Records from a dataset:
——————————
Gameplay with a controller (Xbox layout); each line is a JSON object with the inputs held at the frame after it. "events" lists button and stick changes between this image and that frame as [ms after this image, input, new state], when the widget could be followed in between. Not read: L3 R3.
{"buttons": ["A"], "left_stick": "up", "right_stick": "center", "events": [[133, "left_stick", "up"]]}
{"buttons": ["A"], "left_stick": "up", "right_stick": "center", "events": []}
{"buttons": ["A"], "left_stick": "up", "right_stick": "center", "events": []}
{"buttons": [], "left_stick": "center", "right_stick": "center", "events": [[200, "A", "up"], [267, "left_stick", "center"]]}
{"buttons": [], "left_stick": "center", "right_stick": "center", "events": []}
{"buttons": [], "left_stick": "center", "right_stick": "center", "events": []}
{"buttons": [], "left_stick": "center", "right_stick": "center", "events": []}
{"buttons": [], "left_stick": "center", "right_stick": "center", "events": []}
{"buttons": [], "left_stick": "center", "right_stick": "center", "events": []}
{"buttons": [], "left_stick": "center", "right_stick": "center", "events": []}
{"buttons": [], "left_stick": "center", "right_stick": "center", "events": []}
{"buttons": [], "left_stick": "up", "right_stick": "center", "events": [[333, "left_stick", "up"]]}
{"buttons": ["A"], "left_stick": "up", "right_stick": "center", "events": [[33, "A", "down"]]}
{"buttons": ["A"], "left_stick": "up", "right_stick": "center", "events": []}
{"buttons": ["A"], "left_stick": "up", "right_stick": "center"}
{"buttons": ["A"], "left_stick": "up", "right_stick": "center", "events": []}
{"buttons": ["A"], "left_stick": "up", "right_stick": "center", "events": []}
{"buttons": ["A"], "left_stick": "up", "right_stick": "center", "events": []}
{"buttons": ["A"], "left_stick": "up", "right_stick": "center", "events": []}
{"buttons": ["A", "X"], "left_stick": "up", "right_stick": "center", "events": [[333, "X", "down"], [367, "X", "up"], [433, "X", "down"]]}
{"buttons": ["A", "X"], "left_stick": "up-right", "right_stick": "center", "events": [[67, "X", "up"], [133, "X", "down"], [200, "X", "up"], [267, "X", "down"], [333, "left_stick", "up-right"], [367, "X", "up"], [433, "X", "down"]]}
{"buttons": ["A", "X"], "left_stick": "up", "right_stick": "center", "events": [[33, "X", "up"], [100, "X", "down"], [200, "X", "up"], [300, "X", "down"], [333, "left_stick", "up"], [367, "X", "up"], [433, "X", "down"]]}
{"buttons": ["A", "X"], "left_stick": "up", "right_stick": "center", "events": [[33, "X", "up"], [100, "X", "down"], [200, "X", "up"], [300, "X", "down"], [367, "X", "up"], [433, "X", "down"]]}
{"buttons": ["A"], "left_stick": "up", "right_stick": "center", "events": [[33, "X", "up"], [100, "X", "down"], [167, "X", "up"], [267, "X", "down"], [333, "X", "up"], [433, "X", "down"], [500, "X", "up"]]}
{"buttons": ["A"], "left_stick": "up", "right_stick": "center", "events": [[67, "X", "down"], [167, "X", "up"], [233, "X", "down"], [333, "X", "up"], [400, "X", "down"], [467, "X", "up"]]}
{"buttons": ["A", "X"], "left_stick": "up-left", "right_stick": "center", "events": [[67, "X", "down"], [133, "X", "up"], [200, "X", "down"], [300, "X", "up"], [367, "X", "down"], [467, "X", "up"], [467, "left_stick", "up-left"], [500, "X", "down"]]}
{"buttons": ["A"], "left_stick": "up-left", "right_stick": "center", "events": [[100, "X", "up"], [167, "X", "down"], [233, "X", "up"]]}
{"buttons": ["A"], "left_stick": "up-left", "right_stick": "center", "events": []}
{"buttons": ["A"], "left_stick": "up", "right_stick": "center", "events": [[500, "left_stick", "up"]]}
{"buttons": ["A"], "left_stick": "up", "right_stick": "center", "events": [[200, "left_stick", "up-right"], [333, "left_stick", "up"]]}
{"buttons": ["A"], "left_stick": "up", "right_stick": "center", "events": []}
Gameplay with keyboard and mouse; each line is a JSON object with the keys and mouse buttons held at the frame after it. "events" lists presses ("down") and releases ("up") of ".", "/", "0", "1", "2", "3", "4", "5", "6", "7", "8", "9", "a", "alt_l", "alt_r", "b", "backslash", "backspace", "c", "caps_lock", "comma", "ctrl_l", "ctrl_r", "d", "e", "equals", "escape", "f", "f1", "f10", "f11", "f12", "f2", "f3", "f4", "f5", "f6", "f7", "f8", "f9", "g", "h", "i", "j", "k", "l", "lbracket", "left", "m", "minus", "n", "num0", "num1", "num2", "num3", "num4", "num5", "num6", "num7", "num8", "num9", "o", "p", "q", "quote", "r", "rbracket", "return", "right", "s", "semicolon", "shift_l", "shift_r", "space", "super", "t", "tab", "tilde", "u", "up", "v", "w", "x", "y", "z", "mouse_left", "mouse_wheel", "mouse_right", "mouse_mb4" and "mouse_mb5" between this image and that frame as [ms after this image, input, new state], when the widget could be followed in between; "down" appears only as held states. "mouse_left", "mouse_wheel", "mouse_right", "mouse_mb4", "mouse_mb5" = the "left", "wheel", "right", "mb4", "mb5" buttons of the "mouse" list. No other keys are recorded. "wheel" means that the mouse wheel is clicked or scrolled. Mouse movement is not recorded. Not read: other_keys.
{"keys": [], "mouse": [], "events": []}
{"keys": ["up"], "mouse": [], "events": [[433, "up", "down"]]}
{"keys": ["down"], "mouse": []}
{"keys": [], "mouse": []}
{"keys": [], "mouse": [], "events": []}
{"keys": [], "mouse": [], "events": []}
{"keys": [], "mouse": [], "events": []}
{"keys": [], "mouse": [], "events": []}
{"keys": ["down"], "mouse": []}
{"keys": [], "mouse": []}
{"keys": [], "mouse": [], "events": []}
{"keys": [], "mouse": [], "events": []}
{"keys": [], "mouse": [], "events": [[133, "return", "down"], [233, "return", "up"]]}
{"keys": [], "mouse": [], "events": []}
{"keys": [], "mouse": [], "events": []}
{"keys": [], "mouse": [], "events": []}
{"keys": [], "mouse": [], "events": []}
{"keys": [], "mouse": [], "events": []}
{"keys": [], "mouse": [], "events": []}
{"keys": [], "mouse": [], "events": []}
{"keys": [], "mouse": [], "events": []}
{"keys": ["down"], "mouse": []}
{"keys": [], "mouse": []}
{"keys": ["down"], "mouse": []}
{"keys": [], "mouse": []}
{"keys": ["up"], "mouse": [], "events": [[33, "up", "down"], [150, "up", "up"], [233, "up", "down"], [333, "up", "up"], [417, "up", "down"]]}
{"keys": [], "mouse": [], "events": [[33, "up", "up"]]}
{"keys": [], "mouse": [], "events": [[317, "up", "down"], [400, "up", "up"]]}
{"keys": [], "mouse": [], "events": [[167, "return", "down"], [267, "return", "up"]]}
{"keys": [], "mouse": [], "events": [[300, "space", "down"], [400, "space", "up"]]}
——————————
Exactly as shown above, write out all the records.

Gameplay with a controller (Xbox layout); each line is a JSON object with the inputs held at the frame after it. "events" lists button and stick changes between this image and that frame as [ms after this image, input, new state], when the widget could be followed in between. Not read: L3 R3.
{"buttons": ["A"], "left_stick": "up", "right_stick": "center", "events": [[133, "left_stick", "up"]]}
{"buttons": ["A"], "left_stick": "up", "right_stick": "center", "events": []}
{"buttons": ["A"], "left_stick": "up", "right_stick": "center", "events": []}
{"buttons": [], "left_stick": "center", "right_stick": "center", "events": [[200, "A", "up"], [267, "left_stick", "center"]]}
{"buttons": [], "left_stick": "center", "right_stick": "center", "events": []}
{"buttons": [], "left_stick": "center", "right_stick": "center", "events": []}
{"buttons": [], "left_stick": "center", "right_stick": "center", "events": []}
{"buttons": [], "left_stick": "center", "right_stick": "center", "events": []}
{"buttons": [], "left_stick": "center", "right_stick": "center", "events": []}
{"buttons": [], "left_stick": "center", "right_stick": "center", "events": []}
{"buttons": [], "left_stick": "center", "right_stick": "center", "events": []}
{"buttons": [], "left_stick": "up", "right_stick": "center", "events": [[333, "left_stick", "up"]]}
{"buttons": ["A"], "left_stick": "up", "right_stick": "center", "events": [[33, "A", "down"]]}
{"buttons": ["A"], "left_stick": "up", "right_stick": "center", "events": []}
{"buttons": ["A"], "left_stick": "up", "right_stick": "center"}
{"buttons": ["A"], "left_stick": "up", "right_stick": "center", "events": []}
{"buttons": ["A"], "left_stick": "up", "right_stick": "center", "events": []}
{"buttons": ["A"], "left_stick": "up", "right_stick": "center", "events": []}
{"buttons": ["A"], "left_stick": "up", "right_stick": "center", "events": []}
{"buttons": ["A", "X"], "left_stick": "up", "right_stick": "center", "events": [[333, "X", "down"], [367, "X", "up"], [433, "X", "down"]]}
{"buttons": ["A", "X"], "left_stick": "up-right", "right_stick": "center", "events": [[67, "X", "up"], [133, "X", "down"], [200, "X", "up"], [267, "X", "down"], [333, "left_stick", "up-right"], [367, "X", "up"], [433, "X", "down"]]}
{"buttons": ["A", "X"], "left_stick": "up", "right_stick": "center", "events": [[33, "X", "up"], [100, "X", "down"], [200, "X", "up"], [300, "X", "down"], [333, "left_stick", "up"], [367, "X", "up"], [433, "X", "down"]]}
{"buttons": ["A", "X"], "left_stick": "up", "right_stick": "center", "events": [[33, "X", "up"], [100, "X", "down"], [200, "X", "up"], [300, "X", "down"], [367, "X", "up"], [433, "X", "down"]]}
{"buttons": ["A"], "left_stick": "up", "right_stick": "center", "events": [[33, "X", "up"], [100, "X", "down"], [167, "X", "up"], [267, "X", "down"], [333, "X", "up"], [433, "X", "down"], [500, "X", "up"]]}
{"buttons": ["A"], "left_stick": "up", "right_stick": "center", "events": [[67, "X", "down"], [167, "X", "up"], [233, "X", "down"], [333, "X", "up"], [400, "X", "down"], [467, "X", "up"]]}
{"buttons": ["A", "X"], "left_stick": "up-left", "right_stick": "center", "events": [[67, "X", "down"], [133, "X", "up"], [200, "X", "down"], [300, "X", "up"], [367, "X", "down"], [467, "X", "up"], [467, "left_stick", "up-left"], [500, "X", "down"]]}
{"buttons": ["A"], "left_stick": "up-left", "right_stick": "center", "events": [[100, "X", "up"], [167, "X", "down"], [233, "X", "up"]]}
{"buttons": ["A"], "left_stick": "up-left", "right_stick": "center", "events": []}
{"buttons": ["A"], "left_stick": "up", "right_stick": "center", "events": [[500, "left_stick", "up"]]}
{"buttons": ["A"], "left_stick": "up", "right_stick": "center", "events": [[200, "left_stick", "up-right"], [333, "left_stick", "up"]]}
{"buttons": ["A"], "left_stick": "up", "right_stick": "center", "events": []}
Gameplay with keyboard and mouse; each line is a JSON object with the keys and mouse buttons held at the frame after it. "events" lists presses ("down") and releases ("up") of ".", "/", "0", "1", "2", "3", "4", "5", "6", "7", "8", "9", "a", "alt_l", "alt_r", "b", "backslash", "backspace", "c", "caps_lock", "comma", "ctrl_l", "ctrl_r", "d", "e", "equals", "escape", "f", "f1", "f10", "f11", "f12", "f2", "f3", "f4", "f5", "f6", "f7", "f8", "f9", "g", "h", "i", "j", "k", "l", "lbracket", "left", "m", "minus", "n", "num0", "num1", "num2", "num3", "num4", "num5", "num6", "num7", "num8", "num9", "o", "p", "q", "quote", "r", "rbracket", "return", "right", "s", "semicolon", "shift_l", "shift_r", "space", "super", "t", "tab", "tilde", "u", "up", "v", "w", "x", "y", "z", "mouse_left", "mouse_wheel", "mouse_right", "mouse_mb4" and "mouse_mb5" between this image and that frame as [ms after this image, input, new state], when the widget could be followed in between; "down" appears only as held states. "mouse_left", "mouse_wheel", "mouse_right", "mouse_mb4", "mouse_mb5" = the "left", "wheel", "right", "mb4", "mb5" buttons of the "mouse" list. No other keys are recorded. "wheel" means that the mouse wheel is clicked or scrolled. Mouse movement is not recorded. Not read: other_keys.
{"keys": [], "mouse": [], "events": []}
{"keys": ["up"], "mouse": [], "events": [[433, "up", "down"]]}
{"keys": ["down"], "mouse": []}
{"keys": [], "mouse": []}
{"keys": [], "mouse": [], "events": []}
{"keys": [], "mouse": [], "events": []}
{"keys": [], "mouse": [], "events": []}
{"keys": [], "mouse": [], "events": []}
{"keys": ["down"], "mouse": []}
{"keys": [], "mouse": []}
{"keys": [], "mouse": [], "events": []}
{"keys": [], "mouse": [], "events": []}
{"keys": [], "mouse": [], "events": [[133, "return", "down"], [233, "return", "up"]]}
{"keys": [], "mouse": [], "events": []}
{"keys": [], "mouse": [], "events": []}
{"keys": [], "mouse": [], "events": []}
{"keys": [], "mouse": [], "events": []}
{"keys": [], "mouse": [], "events": []}
{"keys": [], "mouse": [], "events": []}
{"keys": [], "mouse": [], "events": []}
{"keys": [], "mouse": [], "events": []}
{"keys": ["down"], "mouse": []}
{"keys": [], "mouse": []}
{"keys": ["down"], "mouse": []}
{"keys": [], "mouse": []}
{"keys": ["up"], "mouse": [], "events": [[33, "up", "down"], [150, "up", "up"], [233, "up", "down"], [333, "up", "up"], [417, "up", "down"]]}
{"keys": [], "mouse": [], "events": [[33, "up", "up"]]}
{"keys": [], "mouse": [], "events": [[317, "up", "down"], [400, "up", "up"]]}
{"keys": [], "mouse": [], "events": [[167, "return", "down"], [267, "return", "up"]]}
{"keys": [], "mouse": [], "events": [[300, "space", "down"], [400, "space", "up"]]}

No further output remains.